CIFAR

Cooperative Institute for Alaska Research

Climate Change Course for K-12 Teachers

In summer 2008, researchers from CIFAR and UAF’s Center for Global Change (CGC) created and led a novel, hands-on, intensive week-long course in climate change at the NOAA Kasitsna Bay Laboratory (KBL) near Homer, Alaska. Students in this pilot program received graduate or undergraduate credit through UAF. They included three teachers from small rural K-12 schools in Alaska, an Alaska resident interested in setting up a citizen environmental monitoring program, and two teachers from large high schools in Virginia and South Carolina.

group photo at K-Bay

Instructors were Susan Sugai and John Walsh (CGC/CIFAR), Reid Brewer (Alaska Sea Grant Marine Advisory Program), and David Atkinson (International Arctic Research Center). Students learned how to use NOAA and other websites to obtain climate and weather data specific to their location of interest, acquired hands-on experience setting up monitoring transects, and developed their own classroom projects that were presented to the class. Thus, research outcomes and operational products were intimately intertwined in teachers’ lesson plans. For example, the project developed by a teacher from St. George Island, Alaska, for a multi-grade elementary classroom, allows students to explore the origins of sea ice and its movement around the Bering Sea.

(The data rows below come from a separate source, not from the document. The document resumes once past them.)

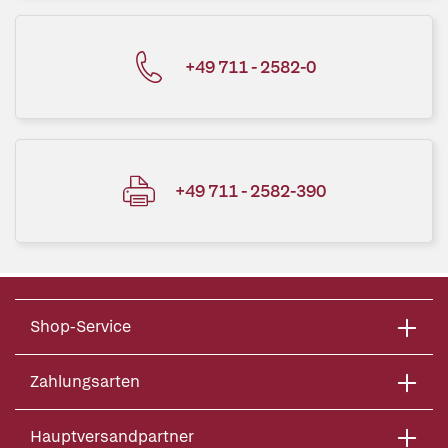
+49 711 - 2582-0
+49 711 - 2582-390
Shop-Service
Zahlungsarten
Hauptversandpartner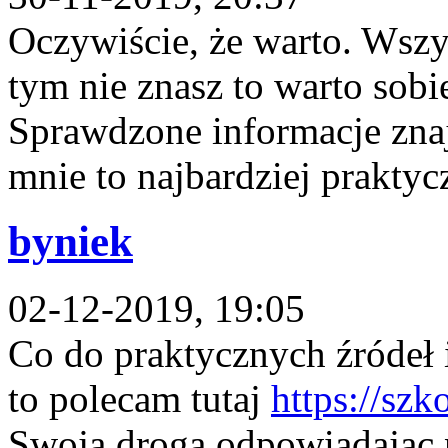
Oczywiście, że warto. Wszys
tym nie znasz to warto sobi
Sprawdzone informacje znaj
mnie to najbardziej praktyc
byniek
02-12-2019, 19:05
Co do praktycznych źródeł 
to polecam tutaj
https://szk
Swoją drogą odpowiadając 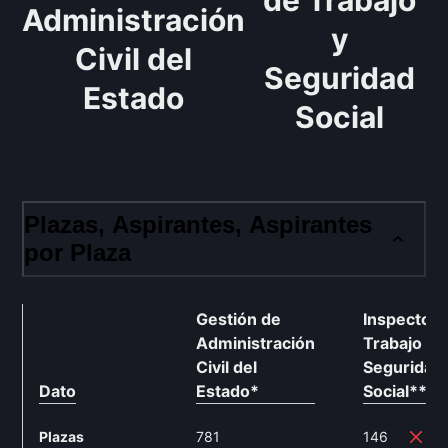
de Trabajo
Administración
y
Civil del
Seguridad
Estado
Social
Plazas, Aspirantes, Aspirantes
por Plaza
Gestión de
Inspector 
Administración
Trabajo y
Civil del
Seguridad
Dato
Estado
*
Social
**
Plazas
781
146
-8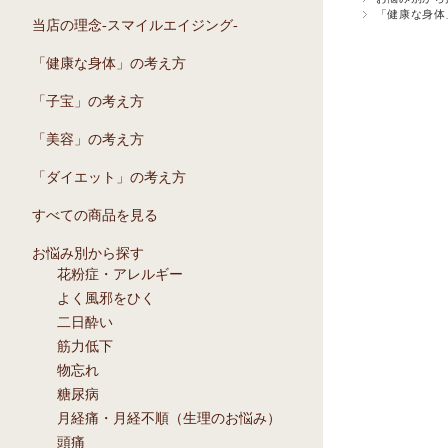
「健康な身体
当店の理念-スマイルエイジング-
「健康な身体」の考え方
「子宝」の考え方
「美容」の考え方
「ダイエット」の考え方
すべての商品を見る
お悩み別から探す
花粉症・アレルギー
よく風邪をひく
二日酔い
筋力低下
物忘れ
糖尿病
月経痛・月経不順（生理のお悩み）
頭痛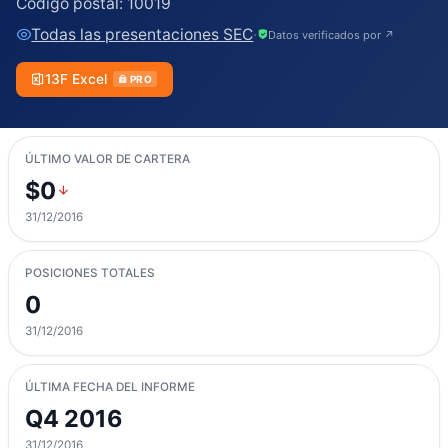
Código postal:
10019
Todas las presentaciones SEC
·
Datos verificados por ↗
13F Excel
PRO
ÚLTIMO VALOR DE CARTERA
$0
31/12/2016
POSICIONES TOTALES
0
31/12/2016
ÚLTIMA FECHA DEL INFORME
Q4 2016
31/12/2016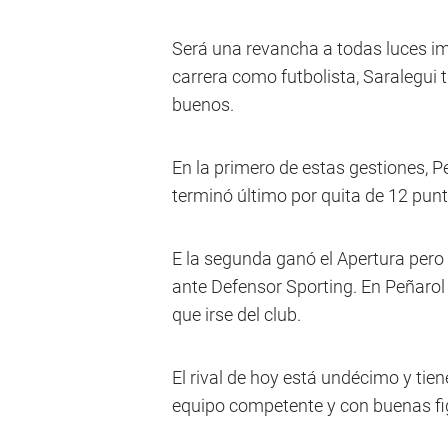
Será una revancha a todas luces im
carrera como futbolista, Saralegui 
buenos.
En la primero de estas gestiones, Pe
terminó último por quita de 12 punt
E la segunda ganó el Apertura pero
ante Defensor Sporting. En Peñarol
que irse del club.
El rival de hoy está undécimo y tie
equipo competente y con buenas fi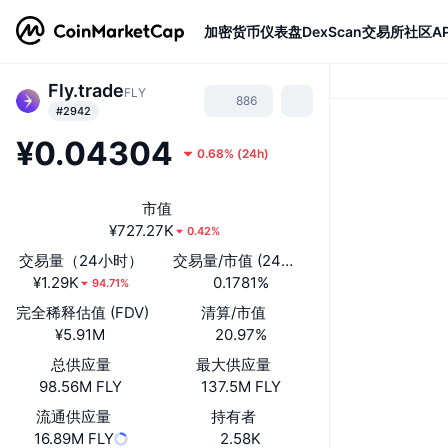
加密货币
仪表盘
DexScan
交易所
社区
AP
Fly.trade
FLY
886
#2942
¥0.04304
0.68%
(
24h
)
市值
¥727.27K
0.42%
交易量（24小时）
交易量/市值 (24小时)
¥1.29K
0.1781%
94.71%
完全稀释估值 (FDV)
清算/市值
¥5.91M
20.97%
总供应量
最大供应量
98.56M FLY
137.5M FLY
流通供应量
持有者
16.89M FLY
2.58K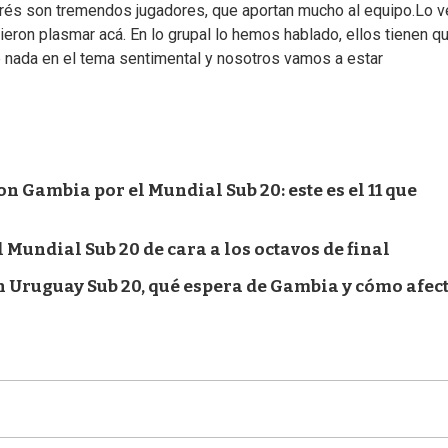
rés son tremendos jugadores, que aportan mucho al equipo.Lo v
ieron plasmar acá. En lo grupal lo hemos hablado, ellos tienen q
e nada en el tema sentimental y nosotros vamos a estar
n Gambia por el Mundial Sub 20: este es el 11 que
 Mundial Sub 20 de cara a los octavos de final
n Uruguay Sub 20, qué espera de Gambia y cómo afec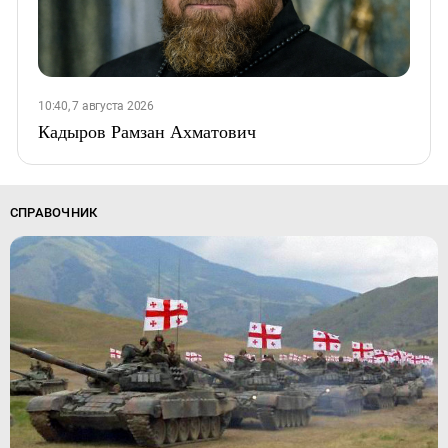
10:40, 7 августа 2026
Кадыров Рамзан Ахматович
СПРАВОЧНИК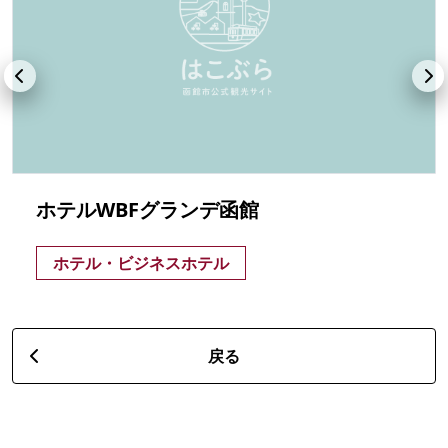
ホテルWBFグランデ函館
ホテル・ビジネスホテル
戻る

Students will use local traditional knowledge from their elders and compare that information with NOAA data to determine ice levels, placement, and movement over the past 25 years in the Bering Sea. Using both sources of data on sea ice conditions, the students will be able to draw conclusions about short-term changes in climate.

Valuable connections were forged between researchers and teachers, and between teachers from within and outside Alaska, to better communicate the effects of observed and anticipated climate change. K-12 teachers, and by extension their students, were introduced to the value of archived research data and forecasting products and how to utilize them for studies of local importance.

Course organizers at CGC/CIFAR hope to offer the course when funding and schedules permit.